Zahyra Mattar
Tubarão

A morte de um analista de sistemas, esta semana, e a confirmação de mais um caso de febre amarela, nesta sexta-feira, tornaram as filas ainda maiores nos postos de saúde do país. Na Amurel, não foi diferente. Conforme a coordenadora do programa de imunização da gerência de saúde do estado em Tubarão, Ingrid Laura Bittencourt, o estoque da vacina contra a doença baixou consideravelmente.

Até então, a média de vacinação em Tubarão era de 20 pessoas por mês. “Em algumas épocas, aumenta por causa do período de férias, por exemplo. Mas nunca houve tanta procura como agora. Somente nesta sexta-feira, foram feitas 80 procedimento no posto central de Tubarão”, relata Ingrid. A vacina, no entanto, não é necessária porque Santa Catarina não tem a doença.

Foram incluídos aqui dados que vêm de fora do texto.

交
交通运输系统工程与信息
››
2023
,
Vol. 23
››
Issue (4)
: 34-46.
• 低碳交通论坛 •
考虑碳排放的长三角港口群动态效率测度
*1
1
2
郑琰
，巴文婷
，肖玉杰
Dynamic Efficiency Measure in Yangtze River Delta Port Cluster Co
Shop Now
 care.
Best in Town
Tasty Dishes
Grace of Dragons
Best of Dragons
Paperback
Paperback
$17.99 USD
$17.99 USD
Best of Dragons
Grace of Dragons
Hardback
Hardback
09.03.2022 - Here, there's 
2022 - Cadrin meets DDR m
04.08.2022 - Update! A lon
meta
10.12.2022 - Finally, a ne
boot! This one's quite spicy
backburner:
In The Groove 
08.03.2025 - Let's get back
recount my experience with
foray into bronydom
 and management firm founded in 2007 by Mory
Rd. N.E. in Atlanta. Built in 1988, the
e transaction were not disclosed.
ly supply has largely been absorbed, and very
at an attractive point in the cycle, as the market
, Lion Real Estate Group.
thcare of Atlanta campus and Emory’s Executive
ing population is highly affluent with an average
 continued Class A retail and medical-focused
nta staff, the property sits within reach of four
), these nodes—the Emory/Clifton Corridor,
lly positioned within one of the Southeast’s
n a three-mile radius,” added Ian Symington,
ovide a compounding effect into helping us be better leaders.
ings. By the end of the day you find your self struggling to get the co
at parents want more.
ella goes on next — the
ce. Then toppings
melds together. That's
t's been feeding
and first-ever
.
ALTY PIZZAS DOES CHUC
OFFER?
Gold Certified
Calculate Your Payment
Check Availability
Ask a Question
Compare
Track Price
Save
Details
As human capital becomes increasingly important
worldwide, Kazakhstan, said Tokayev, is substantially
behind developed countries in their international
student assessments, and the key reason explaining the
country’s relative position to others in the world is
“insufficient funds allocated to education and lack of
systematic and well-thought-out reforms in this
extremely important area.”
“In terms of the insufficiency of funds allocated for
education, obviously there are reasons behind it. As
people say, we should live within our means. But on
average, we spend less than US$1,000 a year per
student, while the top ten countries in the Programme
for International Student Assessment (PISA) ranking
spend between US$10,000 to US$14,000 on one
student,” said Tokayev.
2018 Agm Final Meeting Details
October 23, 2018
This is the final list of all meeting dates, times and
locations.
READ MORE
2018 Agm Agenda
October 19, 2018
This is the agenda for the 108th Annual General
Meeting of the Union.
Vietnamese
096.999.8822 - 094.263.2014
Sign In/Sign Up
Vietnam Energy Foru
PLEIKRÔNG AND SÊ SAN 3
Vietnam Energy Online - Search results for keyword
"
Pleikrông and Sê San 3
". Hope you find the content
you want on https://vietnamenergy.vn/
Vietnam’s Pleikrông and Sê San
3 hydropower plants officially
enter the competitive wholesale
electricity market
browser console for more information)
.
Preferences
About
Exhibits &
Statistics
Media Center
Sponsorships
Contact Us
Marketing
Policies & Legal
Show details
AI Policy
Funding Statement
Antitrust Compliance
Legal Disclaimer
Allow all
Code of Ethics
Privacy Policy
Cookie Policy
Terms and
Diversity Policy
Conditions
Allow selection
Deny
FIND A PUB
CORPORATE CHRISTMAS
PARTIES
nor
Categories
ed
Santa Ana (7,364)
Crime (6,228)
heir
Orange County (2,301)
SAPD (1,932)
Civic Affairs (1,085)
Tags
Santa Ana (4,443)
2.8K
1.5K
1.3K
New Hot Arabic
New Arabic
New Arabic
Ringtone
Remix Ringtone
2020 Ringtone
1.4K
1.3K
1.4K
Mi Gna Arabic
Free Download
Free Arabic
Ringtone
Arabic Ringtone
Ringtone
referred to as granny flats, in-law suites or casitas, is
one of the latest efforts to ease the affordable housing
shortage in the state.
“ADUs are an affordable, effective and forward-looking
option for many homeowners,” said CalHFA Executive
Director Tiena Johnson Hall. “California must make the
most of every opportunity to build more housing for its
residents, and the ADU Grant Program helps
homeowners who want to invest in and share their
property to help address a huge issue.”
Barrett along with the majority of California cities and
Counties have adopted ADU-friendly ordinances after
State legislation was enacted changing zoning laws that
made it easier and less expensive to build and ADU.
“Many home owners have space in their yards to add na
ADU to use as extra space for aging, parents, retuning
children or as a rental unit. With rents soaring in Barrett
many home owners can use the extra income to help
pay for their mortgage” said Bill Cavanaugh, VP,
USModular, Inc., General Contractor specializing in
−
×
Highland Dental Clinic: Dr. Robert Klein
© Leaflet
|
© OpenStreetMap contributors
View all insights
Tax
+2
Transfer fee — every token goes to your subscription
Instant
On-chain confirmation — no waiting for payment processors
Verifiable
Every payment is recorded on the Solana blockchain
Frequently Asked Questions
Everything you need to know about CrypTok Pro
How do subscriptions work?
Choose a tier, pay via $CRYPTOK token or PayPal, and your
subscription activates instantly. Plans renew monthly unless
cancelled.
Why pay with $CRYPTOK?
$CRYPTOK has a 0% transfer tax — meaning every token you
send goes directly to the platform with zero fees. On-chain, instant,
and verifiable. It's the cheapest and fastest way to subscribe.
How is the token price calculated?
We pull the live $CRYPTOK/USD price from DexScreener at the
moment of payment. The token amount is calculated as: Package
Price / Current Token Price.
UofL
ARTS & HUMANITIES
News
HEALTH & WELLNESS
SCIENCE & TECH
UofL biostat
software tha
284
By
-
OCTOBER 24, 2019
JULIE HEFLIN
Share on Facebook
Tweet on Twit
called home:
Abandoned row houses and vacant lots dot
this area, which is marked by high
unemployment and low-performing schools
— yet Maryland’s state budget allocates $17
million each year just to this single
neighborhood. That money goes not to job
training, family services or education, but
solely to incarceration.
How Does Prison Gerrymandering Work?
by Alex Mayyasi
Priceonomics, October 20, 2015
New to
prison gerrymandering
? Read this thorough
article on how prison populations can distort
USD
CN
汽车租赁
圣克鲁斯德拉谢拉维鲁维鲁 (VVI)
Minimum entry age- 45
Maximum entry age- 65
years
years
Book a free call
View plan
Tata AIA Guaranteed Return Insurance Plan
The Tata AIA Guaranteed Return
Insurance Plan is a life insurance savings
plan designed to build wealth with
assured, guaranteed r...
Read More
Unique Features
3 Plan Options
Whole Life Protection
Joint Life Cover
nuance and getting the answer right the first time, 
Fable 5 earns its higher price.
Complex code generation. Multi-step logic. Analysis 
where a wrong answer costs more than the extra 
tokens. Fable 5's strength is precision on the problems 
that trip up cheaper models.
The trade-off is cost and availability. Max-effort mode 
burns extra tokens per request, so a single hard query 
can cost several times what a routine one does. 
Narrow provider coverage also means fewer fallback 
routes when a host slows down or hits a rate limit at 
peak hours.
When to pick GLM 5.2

Além disso, os focos do Aedes aegypti, transmissor da dengue e da febre amarela urbana estão sob controle. “A orientação ainda é que somente as pessoas que irão viajar para os estados ou países endêmicos sejam vacinadas. Em locais do país já há falta da vacina, inclusive. Nosso estoque hoje (sexta-feira) tem apenas 200 doses devido à procura”, reforça Ingrid.

A coordenadora de imunização da prefeitura de Tubarão, Guerth Martins Capistrano, confirma o aumento na procura da vacina, e ressalva: quem realmente precisa corre o risco de ficar sem a dose. “Durante a semana, as mães que levam os filhos para cumprir o calendário de vacinação normal tiveram que esperar horas na fila. Algumas desistiram de esperar e isto pode tornar-se grave no futuro. As pessoas precisam colaborar e esperar uma resolução do Ministério da Saúde. A situação está sob controle”, explica.

Em Laguna e Imbituba, onde a população está praticamente triplicada devido à temporada de verão, a situação é ainda mais delicada. Em Laguna, a secretária de saúde da prefeitura, Tanara Cidade de Souza, diz que a média de vacinação para febre amarela não passava de três casos por mês. “Esta semana, o atendimento passou para 80, até 100 pessoas por dia. “Não há motivo para pânico. Nem mesmo foco do Aedes aegypti temos na cidade. Nem aqui, nem nos municípios vizinhos”, avalia.

Em Imbituba, a coordenadora da Vigilância Sanitária, Sandra Mara Leal, também diz que houve aumento de mais de 500% na procura pela vacina. “Não estávamos preparados para isso. Parece que todos resolveram viajar, ao mesmo tempo, apenas para as áreas endêmicas do país. Nossa média semanal pulou de cinco casos para 30 por dia. Esta foi a quantidade de doses distribuídas somente na tarde de hoje (sexta-feira). Mas temos registros maiores nos outros dias”, compara a coordenadora.